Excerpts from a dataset
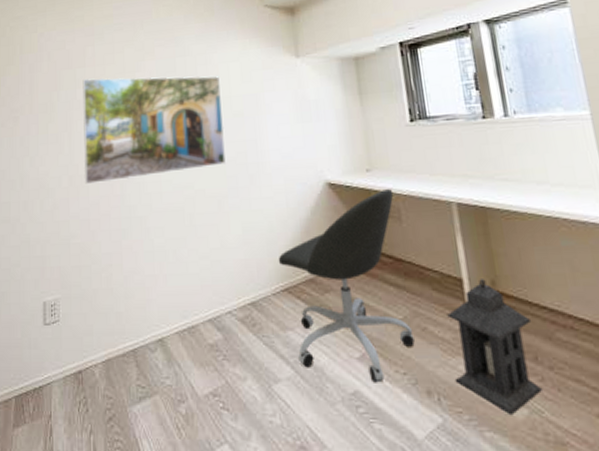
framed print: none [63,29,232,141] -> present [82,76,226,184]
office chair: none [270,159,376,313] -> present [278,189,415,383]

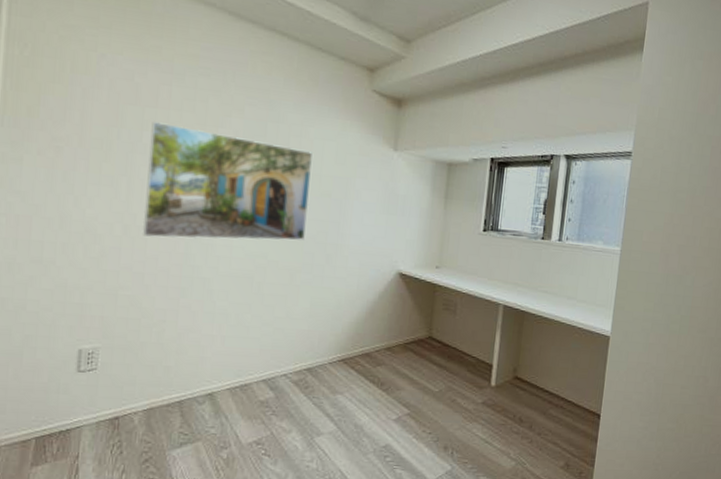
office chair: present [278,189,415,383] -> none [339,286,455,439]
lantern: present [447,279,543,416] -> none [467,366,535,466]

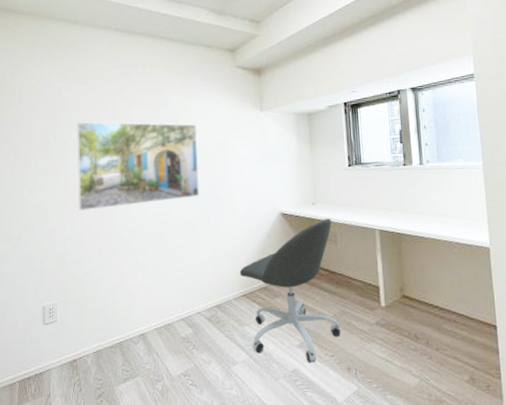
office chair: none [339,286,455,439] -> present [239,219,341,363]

## [TASK TO COMPLETE]
Set down the entries above word for word, but drop any image.

## [SOLUTION TO THIS EXERCISE]
framed print: none [63,29,232,141] -> present [82,76,226,184]
office chair: none [270,159,376,313] -> present [278,189,415,383]

office chair: present [278,189,415,383] -> none [339,286,455,439]
lantern: present [447,279,543,416] -> none [467,366,535,466]

office chair: none [339,286,455,439] -> present [239,219,341,363]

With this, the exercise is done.